8.02.2012

Day 437

Everything seems like it's in a whirl of chaos and motion.  I don't really feel like I have any idea what's going on, but I suppose I just keep on pushing through it?  It's funny... when Kimmy and Krissi and I were heading back from getting my tux today, I commented how strange it is that people typically spend so much money on weddings but can't wait for the wedding to be over.


Anyhow, the day was spent running errands, getting things done, and trying not to freak out.  We had a rehearsal and everything was fine.  I think it will all work out.

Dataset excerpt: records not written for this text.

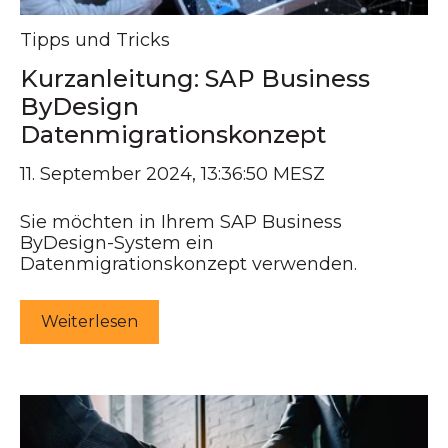
Tipps und Tricks
Kurzanleitung: SAP Business
ByDesign
Datenmigrationskonzept
11. September 2024, 13:36:50 MESZ
Sie möchten in Ihrem SAP Business
ByDesign-System ein
Datenmigrationskonzept verwenden.
Weiterlesen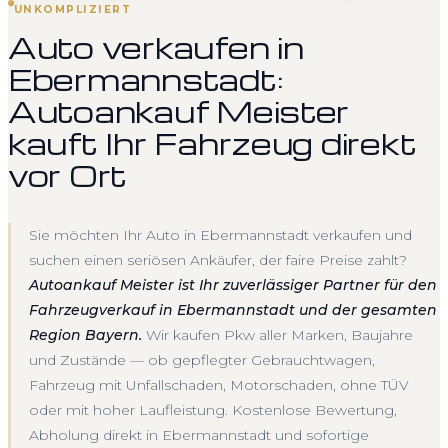
UNKOMPLIZIERT
Auto verkaufen in
Ebermannstadt:
Autoankauf Meister
kauft Ihr Fahrzeug direkt
vor Ort
Sie möchten Ihr Auto in Ebermannstadt verkaufen und
suchen einen seriösen Ankäufer, der faire Preise zahlt?
Autoankauf Meister ist Ihr zuverlässiger Partner für den
Fahrzeugverkauf in Ebermannstadt und der gesamten
Region Bayern.
Wir kaufen Pkw aller Marken, Baujahre
und Zustände — ob gepflegter Gebrauchtwagen,
Fahrzeug mit Unfallschaden, Motorschaden, ohne TÜV
oder mit hoher Laufleistung. Kostenlose Bewertung,
Abholung direkt in Ebermannstadt und sofortige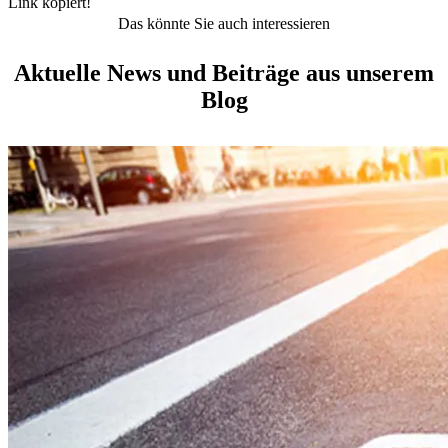
Link kopiert!
Das könnte Sie auch interessieren
Aktuelle News und Beiträge aus unserem
Blog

This has all been very hard for me to handle.  On one side, I have a wedding where I have largely not been involved with many details but am still part of the main event.  I am in charge but not in control.  On the other hand, I have everything going on with the house (which has been made much easier because of my family and our future landlord who has been so very helpful through all of this), between figuring out all the utilities, our financial situation for next year... and all of that.  I am control but not in charge.  Admittedly, I like being in control and in charge.  It's safe.  I know how my brain works and if I have to plan something, I trust myself to get everything done.  I have a difficult time putting a lot of trust in people when I'm not sure how they work.  I'm coming to realize that this is one of the reasons I so enjoy trying to truly understand people.  It's easier for me to feel close and trusting with them.


We've also had a few more people cancel this week.  I think in the past week I had 8 people say they wouldn't be able to make it to the wedding.  Which makes me sad.  There are a lot of things I wish I could have been done differently.  But I guess it's about over now.


I guess this will be my last update as an unmarried man.  I can't describe how excited I am.  But it's going to be a crazy transition.


I don't know.  Something will happen.  There's just a lot going on right now.


I'm going to bed.  And we'll see how tomorrow works out!